Yo estaba llegando a casa y ella estaba en el área de parking hablando con un señor que tenía un solo brazo. Al pasarles por al lado ella me llamó. Ven acá, me llamó. Yo fui a donde ellos. ¿A ti te gusta Madonna? me pregunta. Pues algunas canciones si otras no, le digo. Ella es fantástica, es la mejor, me dice. Hola, yo me llamo Lucy. Y me da la mano. ¿Cómo Lucy in the Sky with Diamonds? le pregunté. Yo prefiero a Madonna, me dijo. ¿Tú no eres de por aquí verdad? me pregunta de súbito. Ten cuidado y no te pase como al indio que se fue de paseo y perdió el camino y no pudo volver a su casa.

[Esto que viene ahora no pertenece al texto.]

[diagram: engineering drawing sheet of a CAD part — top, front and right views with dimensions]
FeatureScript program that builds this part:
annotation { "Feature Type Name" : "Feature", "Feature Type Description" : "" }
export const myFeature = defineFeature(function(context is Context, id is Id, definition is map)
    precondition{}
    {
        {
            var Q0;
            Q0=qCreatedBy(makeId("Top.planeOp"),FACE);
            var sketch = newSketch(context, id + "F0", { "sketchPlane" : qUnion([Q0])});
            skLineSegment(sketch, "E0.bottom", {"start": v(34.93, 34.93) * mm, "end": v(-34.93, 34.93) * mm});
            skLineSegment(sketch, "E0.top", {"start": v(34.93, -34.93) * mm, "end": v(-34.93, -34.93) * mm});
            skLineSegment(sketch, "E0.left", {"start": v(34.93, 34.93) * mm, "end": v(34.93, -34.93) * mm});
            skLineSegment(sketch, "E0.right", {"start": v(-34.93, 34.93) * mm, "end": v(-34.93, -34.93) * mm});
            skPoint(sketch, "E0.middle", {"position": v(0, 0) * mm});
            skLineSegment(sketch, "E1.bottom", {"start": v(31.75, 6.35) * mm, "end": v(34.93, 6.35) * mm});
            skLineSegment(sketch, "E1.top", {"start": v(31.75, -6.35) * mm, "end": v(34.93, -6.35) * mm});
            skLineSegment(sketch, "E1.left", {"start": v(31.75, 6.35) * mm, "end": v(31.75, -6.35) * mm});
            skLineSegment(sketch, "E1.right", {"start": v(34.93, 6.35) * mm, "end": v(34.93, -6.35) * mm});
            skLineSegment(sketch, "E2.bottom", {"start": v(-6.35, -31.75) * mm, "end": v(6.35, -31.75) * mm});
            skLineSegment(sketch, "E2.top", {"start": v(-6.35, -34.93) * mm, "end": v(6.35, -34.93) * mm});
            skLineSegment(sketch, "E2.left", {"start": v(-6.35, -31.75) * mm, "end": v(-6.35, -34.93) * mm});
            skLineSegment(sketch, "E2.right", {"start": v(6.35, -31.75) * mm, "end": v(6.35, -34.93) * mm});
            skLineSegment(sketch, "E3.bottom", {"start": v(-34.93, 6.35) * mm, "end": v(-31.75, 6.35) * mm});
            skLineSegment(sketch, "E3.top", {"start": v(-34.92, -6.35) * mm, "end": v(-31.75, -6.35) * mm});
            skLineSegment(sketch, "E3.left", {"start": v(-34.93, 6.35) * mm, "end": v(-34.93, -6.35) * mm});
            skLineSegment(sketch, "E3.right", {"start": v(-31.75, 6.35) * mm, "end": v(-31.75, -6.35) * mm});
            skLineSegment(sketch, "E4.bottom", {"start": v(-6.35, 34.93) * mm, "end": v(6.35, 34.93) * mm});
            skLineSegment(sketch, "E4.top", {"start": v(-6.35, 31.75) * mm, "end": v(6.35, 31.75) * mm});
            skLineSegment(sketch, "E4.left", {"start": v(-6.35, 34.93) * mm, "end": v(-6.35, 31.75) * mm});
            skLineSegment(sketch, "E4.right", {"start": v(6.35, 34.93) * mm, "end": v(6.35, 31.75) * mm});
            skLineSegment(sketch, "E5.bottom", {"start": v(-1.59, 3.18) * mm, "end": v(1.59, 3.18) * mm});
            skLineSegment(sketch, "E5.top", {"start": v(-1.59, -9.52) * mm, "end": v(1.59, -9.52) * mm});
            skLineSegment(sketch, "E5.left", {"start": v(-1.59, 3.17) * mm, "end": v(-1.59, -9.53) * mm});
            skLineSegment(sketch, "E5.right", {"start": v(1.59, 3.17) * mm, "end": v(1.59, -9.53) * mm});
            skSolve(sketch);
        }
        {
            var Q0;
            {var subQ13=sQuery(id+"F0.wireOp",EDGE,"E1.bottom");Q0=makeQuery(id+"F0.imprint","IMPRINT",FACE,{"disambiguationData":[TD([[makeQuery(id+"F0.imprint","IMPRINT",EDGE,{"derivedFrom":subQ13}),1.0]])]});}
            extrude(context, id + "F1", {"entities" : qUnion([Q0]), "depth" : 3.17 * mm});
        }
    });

Y en ese momento me acorde de la Lucy de Flipperland. Y me acorde de Marcelo, y me pregunte donde estaría. Y pensé que tal vez Marcelo era el indio que había perdido el camino a casa. Pero tan pronto lo pensé, me di cuenta que no, que el indio era yo. Y ahí me di cuenta que me había convertido en un adulto.